=== Text section ===
# TAW - Tawana Resources



## noirua (4 March 2008)

Tawana Resources are a junior diamond exploration company, with interests in South Africa, Australia and Botswana:  http://www.tawana.com.au

A Boardroom Radio report by Mr Wolf Marx, MD, about the companies renouncable rights issue to raise $1.8 million to develop Kareevlei Alluvials Project and working capital requirements of the company:  http://www.brr.com.au/event/41988


----------



## Miner (28 January 2011)

OMG
this is a forgotten thread for more than 2 years.
If any one is following it - why the company issued damn cheap shares with one day window opening for share holders. Within no time the price is almost up by 80%.


----------



## springhill (6 August 2012)

MC - $17m
SP - 2c
Shares - 856m
Options - NQ
Cash - $2.7m

*Major Shareholders %*
Gryphon Minerals Ltd (Strategic Alliance) 13%
Merriwee Pty Ltd 6%
Top 20 shareholders 60%
Director’s Shareholding 9%

*Mofe Creek Iron Ore Project*
■ 285km² highly prospective geology; strike extensions secured
■ Adjacent to historic +50Mt DSO lump Bomi Hills mine
■ High-grade +62% Fe DSO magnetite and +45% Fe friable itabirite confirmed
■ 10km from rail alignment, 65km from port and 20km from coast
■ Infrastructure solutions & DSO upside
■ Low contaminants:
- DSO magnetite averages 3% SiO2, 2.4% Al2O3, 0.08% P and 2.6% LOI in o/c
- itabirite averages 45-20% SiO2, 0.7% Al2O3, <0.01% P2O5, 1.32% LOI on o/c
■ Potential low capex DSO Fe project generating significant cash flow

*Sinoe Gold Project*
■ 400km² highly prospective Birimian geology
■ Emerging new gold province
■ 9km and 8km long +30 ppb (up to 1g/t) soil anomalies defined
■ 20km from 3.8Moz Dugbe discovery
■ Extensive artisanal workings; no modern day exploration
■ Infill soil sampling and trenching completed; results pending

*South African Asset*
■ 6.76% indirect equity interest in manganese and iron ore JV with Aquila Resources
Avontuur Mn - 147.8Mt @ 38.2% Mn
Meletse Fe - 67.9Mt @ 61.6% Fe

*Next 12 months*
■ Mofe Creek Iron Ore Project
- Mapping & pitting & geophysical survey Q2/3 2012
- Target definition, reconnaissance drilling Q3/4 2012
- Exploration size target (pre resource) Q4 2012
■ Gold Projects
- Review of soils and trenching Q3 2012
- Hand auger drilling & targeting Q3 2012
- Drilling priority targets Q4 2012


----------



## pixel (22 October 2013)

It's taken the Market a while to appreciate the numbers, but it seems to finally be sinking in.
===
Problem set ::
• a. Return the passage of the Tawana Resources thread starting with "Tawana Resources are" and going on through "almost up by 80%.", copying it word for word.
• b. Supply the next part of the Tawana Resources thread, picking up after its final sentence.
=== Information shown ===
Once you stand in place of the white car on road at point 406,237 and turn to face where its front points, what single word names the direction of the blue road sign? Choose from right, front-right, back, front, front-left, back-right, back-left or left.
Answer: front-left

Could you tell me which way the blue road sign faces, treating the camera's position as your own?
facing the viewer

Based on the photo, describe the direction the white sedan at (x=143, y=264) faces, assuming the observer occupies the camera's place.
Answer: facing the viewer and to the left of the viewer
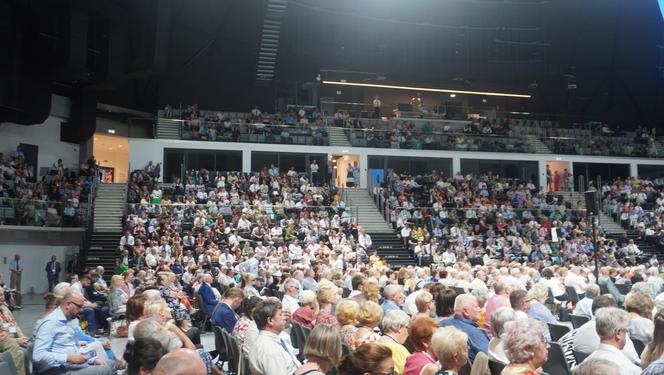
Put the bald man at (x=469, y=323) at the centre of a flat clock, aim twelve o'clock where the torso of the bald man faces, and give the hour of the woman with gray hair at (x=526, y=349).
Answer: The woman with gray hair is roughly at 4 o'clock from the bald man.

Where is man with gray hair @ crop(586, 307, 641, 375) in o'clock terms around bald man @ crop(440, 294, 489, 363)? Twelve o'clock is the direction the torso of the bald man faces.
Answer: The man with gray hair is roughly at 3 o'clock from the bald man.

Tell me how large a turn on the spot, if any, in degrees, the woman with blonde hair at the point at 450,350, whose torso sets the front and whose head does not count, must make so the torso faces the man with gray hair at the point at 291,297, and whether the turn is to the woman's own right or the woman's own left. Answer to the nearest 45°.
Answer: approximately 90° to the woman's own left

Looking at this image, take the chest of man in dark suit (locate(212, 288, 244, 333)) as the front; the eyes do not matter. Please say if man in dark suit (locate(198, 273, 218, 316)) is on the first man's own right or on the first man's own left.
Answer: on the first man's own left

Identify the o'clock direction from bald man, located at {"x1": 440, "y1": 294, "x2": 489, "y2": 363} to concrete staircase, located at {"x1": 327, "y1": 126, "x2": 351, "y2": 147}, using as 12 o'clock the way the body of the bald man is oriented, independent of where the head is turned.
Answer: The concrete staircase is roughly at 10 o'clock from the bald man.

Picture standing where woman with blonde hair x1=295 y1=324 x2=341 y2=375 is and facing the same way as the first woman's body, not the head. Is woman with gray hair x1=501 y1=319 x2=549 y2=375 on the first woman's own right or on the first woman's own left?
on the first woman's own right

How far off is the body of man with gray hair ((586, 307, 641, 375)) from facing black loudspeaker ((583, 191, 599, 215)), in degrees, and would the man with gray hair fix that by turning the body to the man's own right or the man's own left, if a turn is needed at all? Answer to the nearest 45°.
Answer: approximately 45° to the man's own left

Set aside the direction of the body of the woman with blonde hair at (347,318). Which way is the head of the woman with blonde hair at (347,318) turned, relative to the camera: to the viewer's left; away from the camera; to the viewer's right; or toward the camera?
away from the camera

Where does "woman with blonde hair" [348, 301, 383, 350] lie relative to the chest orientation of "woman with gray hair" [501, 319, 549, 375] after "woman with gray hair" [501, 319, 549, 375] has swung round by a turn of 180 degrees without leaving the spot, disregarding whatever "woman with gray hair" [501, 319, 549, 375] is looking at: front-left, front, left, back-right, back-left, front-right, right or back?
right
===
=== Information shown ===
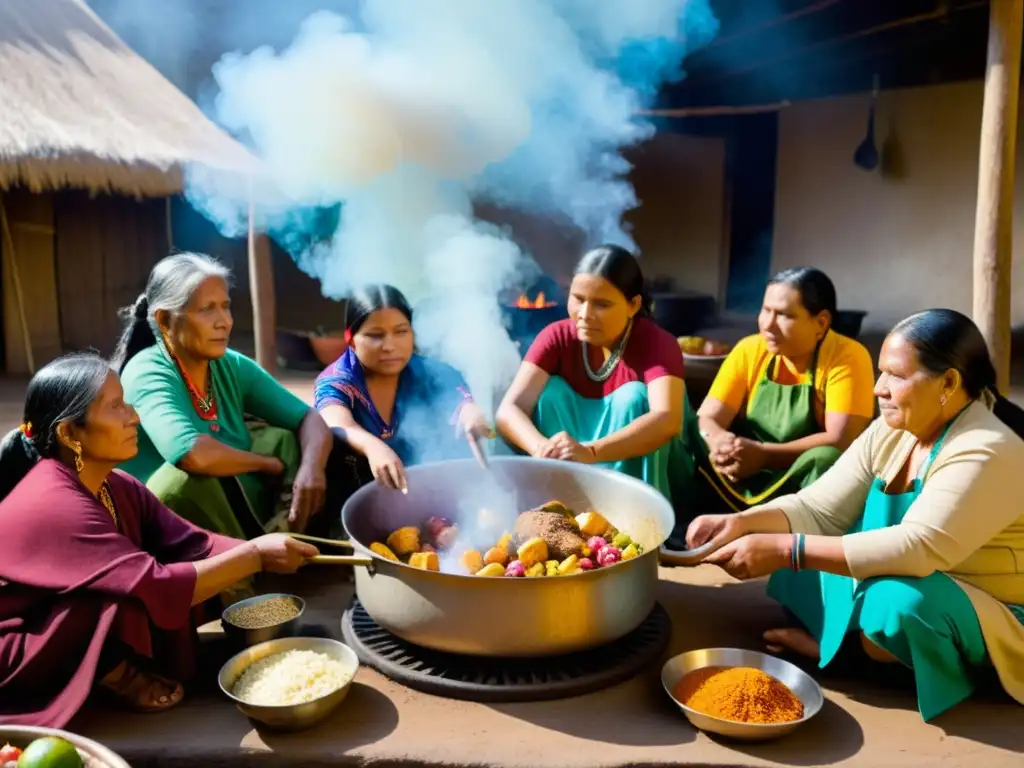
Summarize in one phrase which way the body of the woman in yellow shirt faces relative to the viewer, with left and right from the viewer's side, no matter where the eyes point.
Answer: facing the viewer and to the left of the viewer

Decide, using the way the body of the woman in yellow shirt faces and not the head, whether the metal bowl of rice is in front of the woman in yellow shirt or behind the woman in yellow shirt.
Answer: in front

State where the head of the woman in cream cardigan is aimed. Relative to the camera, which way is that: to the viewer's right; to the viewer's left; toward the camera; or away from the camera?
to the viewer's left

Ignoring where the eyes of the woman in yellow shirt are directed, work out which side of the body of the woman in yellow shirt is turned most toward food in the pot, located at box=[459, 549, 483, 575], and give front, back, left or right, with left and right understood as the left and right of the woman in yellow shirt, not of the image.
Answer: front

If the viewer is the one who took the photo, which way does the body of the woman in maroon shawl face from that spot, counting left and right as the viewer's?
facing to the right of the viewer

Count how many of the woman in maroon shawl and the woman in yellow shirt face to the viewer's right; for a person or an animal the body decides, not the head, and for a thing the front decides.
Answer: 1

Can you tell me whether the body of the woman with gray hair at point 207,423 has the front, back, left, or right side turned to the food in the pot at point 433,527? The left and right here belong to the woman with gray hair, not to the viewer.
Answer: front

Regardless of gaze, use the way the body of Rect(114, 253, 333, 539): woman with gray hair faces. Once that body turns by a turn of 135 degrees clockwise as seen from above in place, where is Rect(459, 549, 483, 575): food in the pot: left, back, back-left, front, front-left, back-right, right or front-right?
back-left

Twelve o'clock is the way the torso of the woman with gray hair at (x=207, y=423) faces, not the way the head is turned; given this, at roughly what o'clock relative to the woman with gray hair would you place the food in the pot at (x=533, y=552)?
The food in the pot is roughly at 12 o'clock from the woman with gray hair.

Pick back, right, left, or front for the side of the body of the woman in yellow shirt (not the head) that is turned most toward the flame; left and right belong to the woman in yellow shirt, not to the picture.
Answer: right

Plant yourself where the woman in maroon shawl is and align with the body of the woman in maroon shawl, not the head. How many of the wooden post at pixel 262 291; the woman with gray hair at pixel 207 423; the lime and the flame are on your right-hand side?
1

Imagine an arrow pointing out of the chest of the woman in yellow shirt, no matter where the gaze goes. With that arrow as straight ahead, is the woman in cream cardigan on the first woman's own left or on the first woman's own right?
===
Responses in order ::
• a.
Tawana Resources are a junior diamond exploration company, with interests in South Africa, Australia and Botswana:  http://www.tawana.com.au

A Boardroom Radio report by Mr Wolf Marx, MD, about the companies renouncable rights issue to raise $1.8 million to develop Kareevlei Alluvials Project and working capital requirements of the company:  http://www.brr.com.au/event/41988


----------



## Miner (28 January 2011)

OMG
this is a forgotten thread for more than 2 years.
If any one is following it - why the company issued damn cheap shares with one day window opening for share holders. Within no time the price is almost up by 80%.

• b.
After the 1.2c cap raising, some profit taking had to be expected, but if it holds above 2.4c, I'm happy to accumulate. As with all penny stocks: Speccie Rules, OK.


----------



## pixel (13 November 2013)

While the lower gaps are still open (breakaway? continuation?) the Bearish Divergence in MACD no longer prevails. Is it possible that the soon-to-be-reported drill results are indeed worth buying into?
So far, I'm mainly trading swingers, the last one bought at 3.1, but with an effective cost base closer to 2c.


----------



## Country Lad (13 November 2013)

One of those in the  "sub 10 cent" thread I said I was playing with. 

Cheers
Country Lad


----------



## pixel (14 November 2013)

Now let's see if 3.5c remains resistance or can be broken this time.

Early days yet, but volume looks good so far, and it's been mostly buying.




I hold.


----------



## piggybank (15 November 2013)

Huge volume since breaking out on the 11th October...


----------



## pixel (19 November 2013)

Off to the races. 4.3c looks like the next resistance. (I hold)


----------



## pixel (19 November 2013)

the seller at 4c keeps reloading; could be an Iceberg.


----------



## pixel (3 March 2017)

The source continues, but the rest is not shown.